### Text under study
....
# Puppy potty training (upstairs vs. downstairs)



## UpsideTown (Sep 20, 2013)

Hello there! I have a nearly four month old puppy. We found him at the animal control shelter at five weeks old and by his markings, believe he is a border collie mixed with something we're still trying to piece together as he grows into his body. 

Miles is doing well, and was so quick to potty training it was barely a step we had to take. We started by kennel training him, and removing him from the kennel after naps or during the night (when he was very young) and taking him straight outside. 

He still makes accidents sometimes, but it is usually because he is over-stimulated and I catch him during the act and we run straight to the door so he can go outside and finish.
....
### Job A
In the puppy potty-training thread, rewrite the paragraph that begins "Miles is doing well" more briefly, keeping its main facts.
### Job B
Turn the lines of the records, starting at the line that contains "Daewoo Depo" and ending at the line that contains "України: aaukr@aaukr.org", into a Markdown table with the columns Row and Line. Skip blank lines, and leave the pictures out of the table.

### Exercise data
....
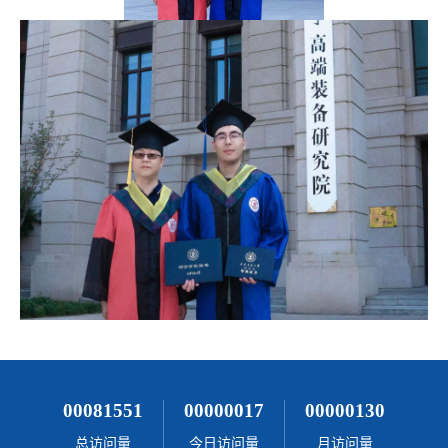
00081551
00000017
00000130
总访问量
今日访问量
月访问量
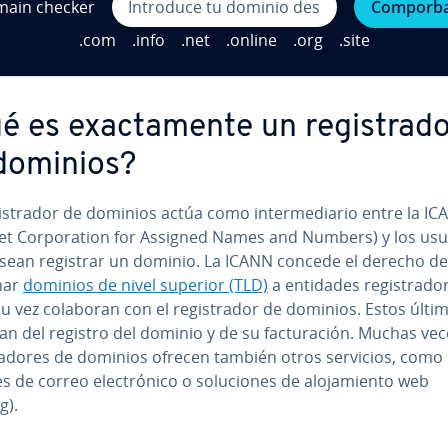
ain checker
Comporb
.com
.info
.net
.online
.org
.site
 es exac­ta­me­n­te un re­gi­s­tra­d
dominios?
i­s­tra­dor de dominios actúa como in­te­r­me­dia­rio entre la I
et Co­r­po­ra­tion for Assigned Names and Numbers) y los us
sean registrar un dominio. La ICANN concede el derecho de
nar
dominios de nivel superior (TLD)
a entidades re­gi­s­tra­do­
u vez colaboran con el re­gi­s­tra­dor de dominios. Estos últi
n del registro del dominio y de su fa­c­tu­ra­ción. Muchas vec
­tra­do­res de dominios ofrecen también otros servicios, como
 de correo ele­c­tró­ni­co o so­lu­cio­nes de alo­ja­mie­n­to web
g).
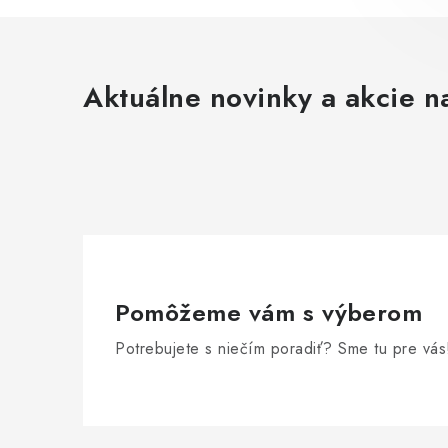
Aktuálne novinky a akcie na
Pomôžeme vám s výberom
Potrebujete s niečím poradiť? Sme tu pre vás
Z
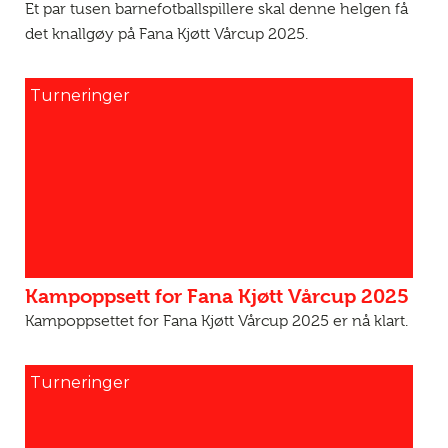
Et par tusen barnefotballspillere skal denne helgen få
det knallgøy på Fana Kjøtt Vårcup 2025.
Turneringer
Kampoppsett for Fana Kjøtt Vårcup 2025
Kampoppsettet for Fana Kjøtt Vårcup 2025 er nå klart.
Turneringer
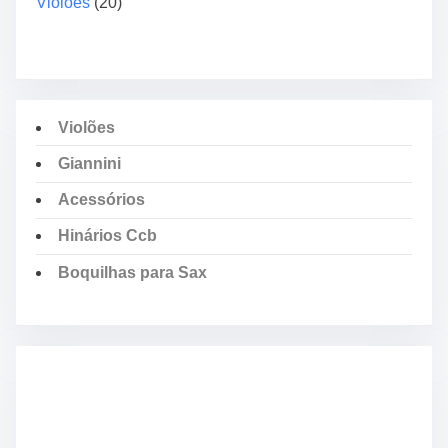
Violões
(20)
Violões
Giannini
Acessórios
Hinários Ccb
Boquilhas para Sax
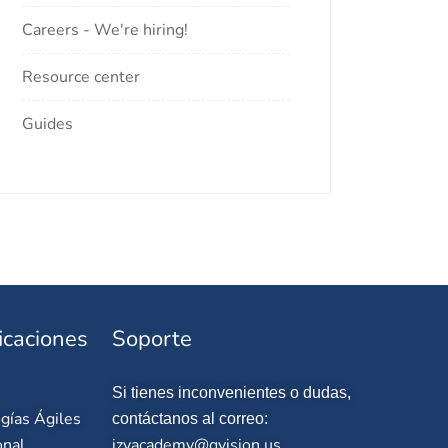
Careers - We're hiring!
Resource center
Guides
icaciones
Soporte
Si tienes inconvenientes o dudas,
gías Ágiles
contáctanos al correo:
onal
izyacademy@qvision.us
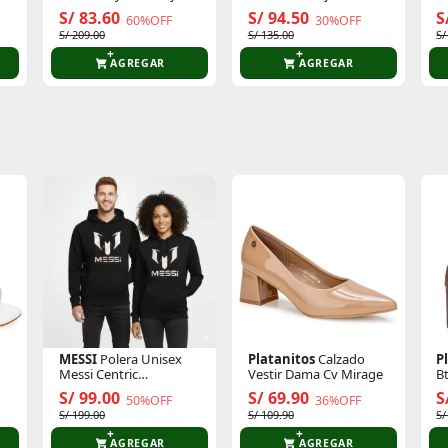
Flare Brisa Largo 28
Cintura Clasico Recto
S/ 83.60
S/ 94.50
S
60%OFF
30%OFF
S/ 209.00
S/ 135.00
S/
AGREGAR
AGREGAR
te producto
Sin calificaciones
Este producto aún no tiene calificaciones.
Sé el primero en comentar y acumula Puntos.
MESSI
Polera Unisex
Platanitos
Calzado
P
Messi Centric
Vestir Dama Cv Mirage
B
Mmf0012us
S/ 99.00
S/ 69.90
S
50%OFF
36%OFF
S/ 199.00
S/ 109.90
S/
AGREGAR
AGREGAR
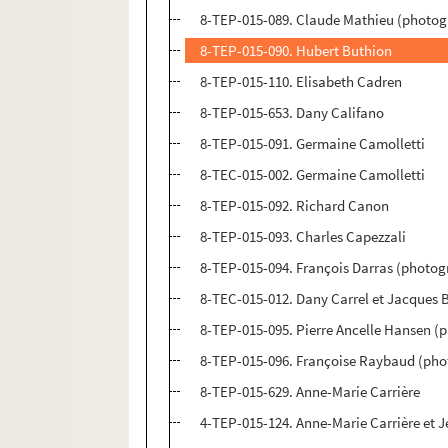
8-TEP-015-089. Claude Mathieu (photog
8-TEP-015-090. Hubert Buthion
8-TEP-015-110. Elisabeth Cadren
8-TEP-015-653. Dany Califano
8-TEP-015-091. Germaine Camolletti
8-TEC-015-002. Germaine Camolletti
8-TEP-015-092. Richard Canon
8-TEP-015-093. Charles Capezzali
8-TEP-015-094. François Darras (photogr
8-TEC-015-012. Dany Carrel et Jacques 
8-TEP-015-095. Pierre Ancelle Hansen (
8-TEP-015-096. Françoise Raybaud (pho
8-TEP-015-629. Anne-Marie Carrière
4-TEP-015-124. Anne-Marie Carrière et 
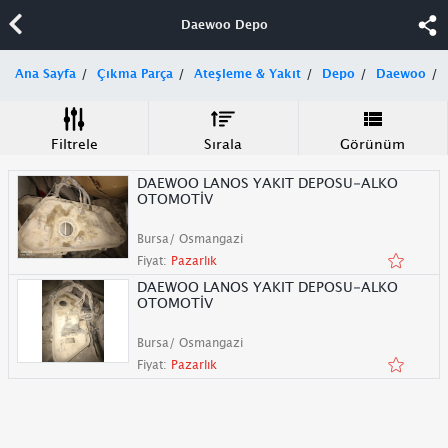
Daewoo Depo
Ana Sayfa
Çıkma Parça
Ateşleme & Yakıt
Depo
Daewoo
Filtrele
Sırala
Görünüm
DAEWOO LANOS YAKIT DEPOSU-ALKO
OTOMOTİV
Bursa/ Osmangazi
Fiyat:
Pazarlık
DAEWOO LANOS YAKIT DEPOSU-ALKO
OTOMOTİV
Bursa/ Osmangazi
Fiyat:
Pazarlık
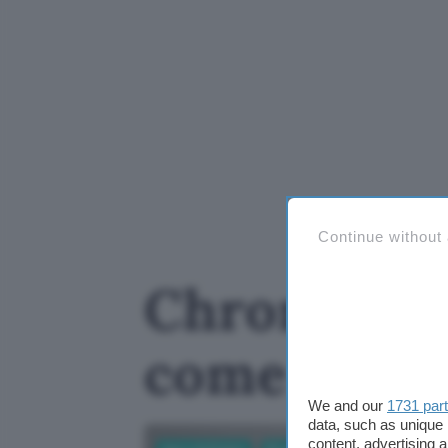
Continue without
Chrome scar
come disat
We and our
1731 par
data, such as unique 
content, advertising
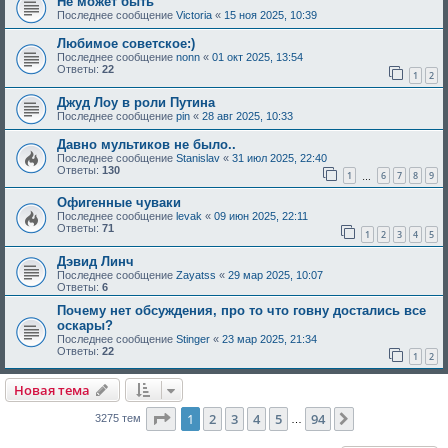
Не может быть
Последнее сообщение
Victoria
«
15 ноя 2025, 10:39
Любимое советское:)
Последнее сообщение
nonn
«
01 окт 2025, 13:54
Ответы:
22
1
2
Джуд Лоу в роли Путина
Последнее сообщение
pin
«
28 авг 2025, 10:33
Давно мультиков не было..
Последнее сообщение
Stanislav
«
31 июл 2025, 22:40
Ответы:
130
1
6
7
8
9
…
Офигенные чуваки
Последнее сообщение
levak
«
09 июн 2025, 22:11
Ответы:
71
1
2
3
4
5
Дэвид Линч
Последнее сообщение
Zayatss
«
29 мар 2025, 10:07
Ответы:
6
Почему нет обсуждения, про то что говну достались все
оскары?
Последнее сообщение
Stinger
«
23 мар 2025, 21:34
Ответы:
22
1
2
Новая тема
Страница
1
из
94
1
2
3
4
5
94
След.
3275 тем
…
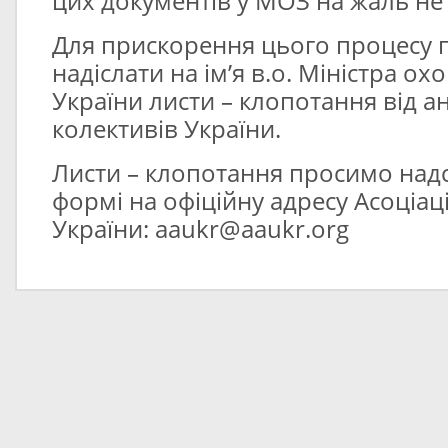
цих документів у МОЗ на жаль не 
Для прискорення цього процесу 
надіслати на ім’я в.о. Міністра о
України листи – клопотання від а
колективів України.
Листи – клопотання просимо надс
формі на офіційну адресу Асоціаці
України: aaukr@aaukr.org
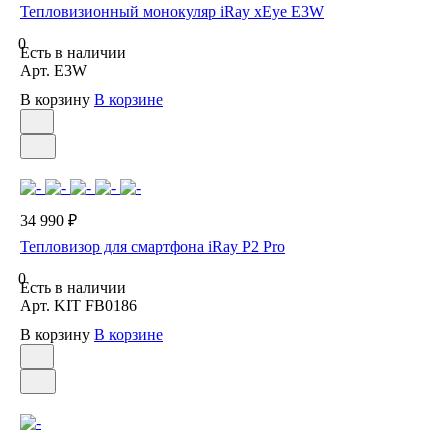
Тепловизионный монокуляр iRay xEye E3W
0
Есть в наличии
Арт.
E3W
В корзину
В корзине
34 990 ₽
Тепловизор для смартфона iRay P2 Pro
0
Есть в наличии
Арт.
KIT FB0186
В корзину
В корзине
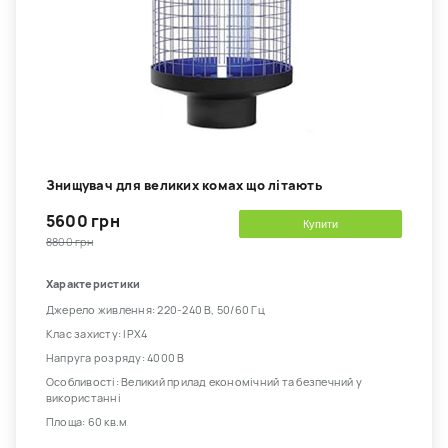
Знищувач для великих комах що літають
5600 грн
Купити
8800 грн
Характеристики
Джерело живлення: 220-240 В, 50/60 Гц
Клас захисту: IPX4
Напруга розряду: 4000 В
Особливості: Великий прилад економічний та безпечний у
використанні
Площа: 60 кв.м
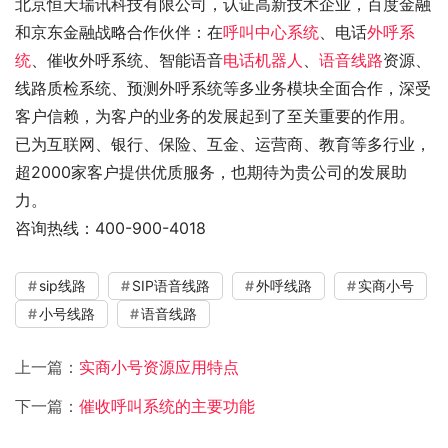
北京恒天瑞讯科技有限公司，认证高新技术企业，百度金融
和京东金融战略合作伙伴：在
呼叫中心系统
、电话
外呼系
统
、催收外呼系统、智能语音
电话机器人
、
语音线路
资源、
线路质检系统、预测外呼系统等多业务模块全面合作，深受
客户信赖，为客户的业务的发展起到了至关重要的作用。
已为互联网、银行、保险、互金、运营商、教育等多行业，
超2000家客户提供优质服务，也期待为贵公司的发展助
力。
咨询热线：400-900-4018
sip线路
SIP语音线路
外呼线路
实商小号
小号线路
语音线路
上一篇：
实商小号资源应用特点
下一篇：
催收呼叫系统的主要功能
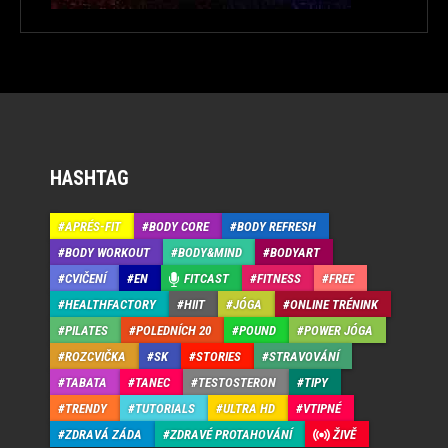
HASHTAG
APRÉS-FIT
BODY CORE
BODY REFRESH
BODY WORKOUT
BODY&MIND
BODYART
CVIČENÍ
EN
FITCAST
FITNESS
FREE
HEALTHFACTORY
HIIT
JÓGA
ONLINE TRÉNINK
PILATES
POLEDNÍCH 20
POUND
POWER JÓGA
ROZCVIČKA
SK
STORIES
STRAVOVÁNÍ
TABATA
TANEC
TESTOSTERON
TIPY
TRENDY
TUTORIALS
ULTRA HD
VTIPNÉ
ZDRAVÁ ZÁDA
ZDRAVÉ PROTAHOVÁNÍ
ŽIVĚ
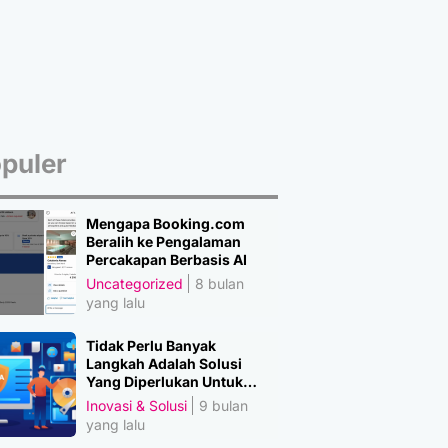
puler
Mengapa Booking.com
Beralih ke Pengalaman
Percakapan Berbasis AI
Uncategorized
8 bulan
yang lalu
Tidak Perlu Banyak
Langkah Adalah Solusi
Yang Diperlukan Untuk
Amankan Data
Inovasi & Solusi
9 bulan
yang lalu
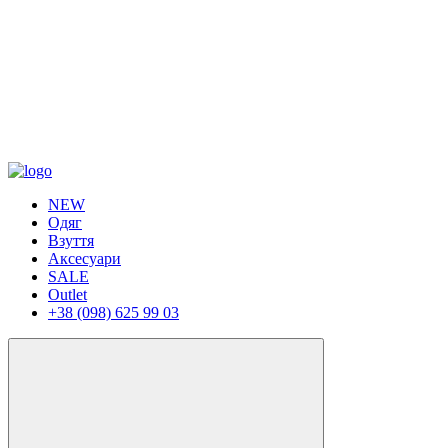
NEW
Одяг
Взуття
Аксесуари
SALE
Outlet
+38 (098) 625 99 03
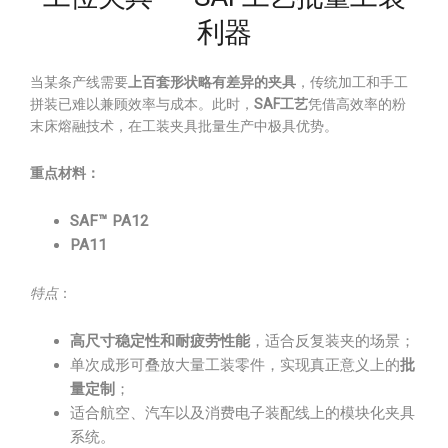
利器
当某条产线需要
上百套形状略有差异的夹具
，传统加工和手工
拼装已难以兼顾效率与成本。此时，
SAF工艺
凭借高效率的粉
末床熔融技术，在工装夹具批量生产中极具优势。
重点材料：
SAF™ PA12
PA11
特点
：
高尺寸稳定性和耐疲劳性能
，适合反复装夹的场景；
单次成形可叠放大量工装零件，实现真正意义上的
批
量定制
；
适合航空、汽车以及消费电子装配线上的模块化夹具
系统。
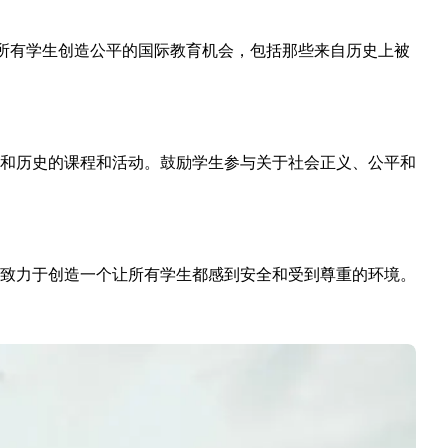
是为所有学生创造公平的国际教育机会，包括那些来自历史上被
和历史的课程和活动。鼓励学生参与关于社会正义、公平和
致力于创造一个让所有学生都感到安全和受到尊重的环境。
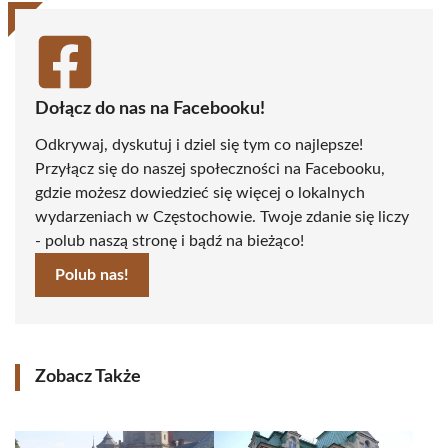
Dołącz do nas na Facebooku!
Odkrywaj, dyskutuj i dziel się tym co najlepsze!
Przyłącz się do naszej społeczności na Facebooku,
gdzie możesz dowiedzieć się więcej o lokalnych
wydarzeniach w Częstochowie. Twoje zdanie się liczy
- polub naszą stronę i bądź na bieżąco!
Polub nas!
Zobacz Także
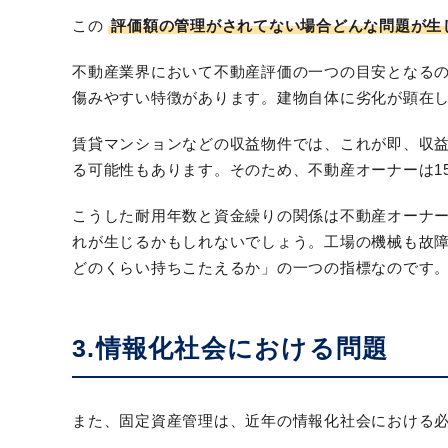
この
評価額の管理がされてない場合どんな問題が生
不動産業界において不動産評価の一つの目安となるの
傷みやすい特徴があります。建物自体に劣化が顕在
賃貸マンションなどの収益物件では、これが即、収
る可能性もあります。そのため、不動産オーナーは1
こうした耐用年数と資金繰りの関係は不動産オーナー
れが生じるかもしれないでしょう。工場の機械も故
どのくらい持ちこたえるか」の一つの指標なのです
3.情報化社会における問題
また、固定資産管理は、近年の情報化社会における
....
### Response box A
Miles learned potty training so fast that it barely needed teaching. Training began with the kennel. He was taken out of it after naps, and during the night when he was very young, and brought straight outside.

### Response box B
| Row | Line |
|---|---|
| 1 | Daewoo Depo |
| 2 | Ana Sayfa |
| 3 | Çıkma Parça |
| 4 | Ateşleme & Yakıt |
| 5 | Depo |
| 6 | Daewoo |
| 7 | Filtrele |
| 8 | Sırala |
| 9 | Görünüm |
| 10 | DAEWOO LANOS YAKIT DEPOSU-ALKO |
| 11 | OTOMOTİV |
| 12 | Bursa/ Osmangazi |
| 13 | Fiyat: |
| 14 | Pazarlık |
| 15 | DAEWOO LANOS YAKIT DEPOSU-ALKO |
| 16 | OTOMOTİV |
| 17 | Bursa/ Osmangazi |
| 18 | Fiyat: |
| 19 | Pazarlık |
| 20 | Continue without |
| 21 | Chrome scar |
| 22 | come disat |
| 23 | We and our |
| 24 | 1731 par |
| 25 | data, such as unique  |
| 26 | content, advertising |
| 27 | Не может быть |
| 28 | Последнее сообщение |
| 29 | Victoria |
| 30 | « |
| 31 | 15 ноя 2025, 10:39 |
| 32 | Любимое советское:) |
| 33 | Последнее сообщение |
| 34 | nonn |
| 35 | « |
| 36 | 01 окт 2025, 13:54 |
| 37 | Ответы: |
| 38 | 22 |
| 39 | 1 |
| 40 | 2 |
| 41 | Джуд Лоу в роли Путина |
| 42 | Последнее сообщение |
| 43 | pin |
| 44 | « |
| 45 | 28 авг 2025, 10:33 |
| 46 | Давно мультиков не было.. |
| 47 | Последнее сообщение |
| 48 | Stanislav |
| 49 | « |
| 50 | 31 июл 2025, 22:40 |
| 51 | Ответы: |
| 52 | 130 |
| 53 | 1 |
| 54 | 6 |
| 55 | 7 |
| 56 | 8 |
| 57 | 9 |
| 58 | … |
| 59 | Офигенные чуваки |
| 60 | Последнее сообщение |
| 61 | levak |
| 62 | « |
| 63 | 09 июн 2025, 22:11 |
| 64 | Ответы: |
| 65 | 71 |
| 66 | 1 |
| 67 | 2 |
| 68 | 3 |
| 69 | 4 |
| 70 | 5 |
| 71 | Дэвид Линч |
| 72 | Последнее сообщение |
| 73 | Zayatss |
| 74 | « |
| 75 | 29 мар 2025, 10:07 |
| 76 | Ответы: |
| 77 | 6 |
| 78 | Почему нет обсуждения, про то что говну достались все |
| 79 | оскары? |
| 80 | Последнее сообщение |
| 81 | Stinger |
| 82 | « |
| 83 | 23 мар 2025, 21:34 |
| 84 | Ответы: |
| 85 | 22 |
| 86 | 1 |
| 87 | 2 |
| 88 | Новая тема |
| 89 | Страница |
| 90 | 1 |
| 91 | из |
| 92 | 94 |
| 93 | 1 |
| 94 | 2 |
| 95 | 3 |
| 96 | 4 |
| 97 | 5 |
| 98 | 94 |
| 99 | След. |
| 100 | 3275 тем |
| 101 | … |
| 102 | цих документів у МОЗ на жаль не  |
| 103 | Для прискорення цього процесу  |
| 104 | надіслати на ім’я в.о. Міністра о |
| 105 | України листи – клопотання від а |
| 106 | колективів України. |
| 107 | Листи – клопотання просимо надс |
| 108 | формі на офіційну адресу Асоціаці |
| 109 | України: aaukr@aaukr.org |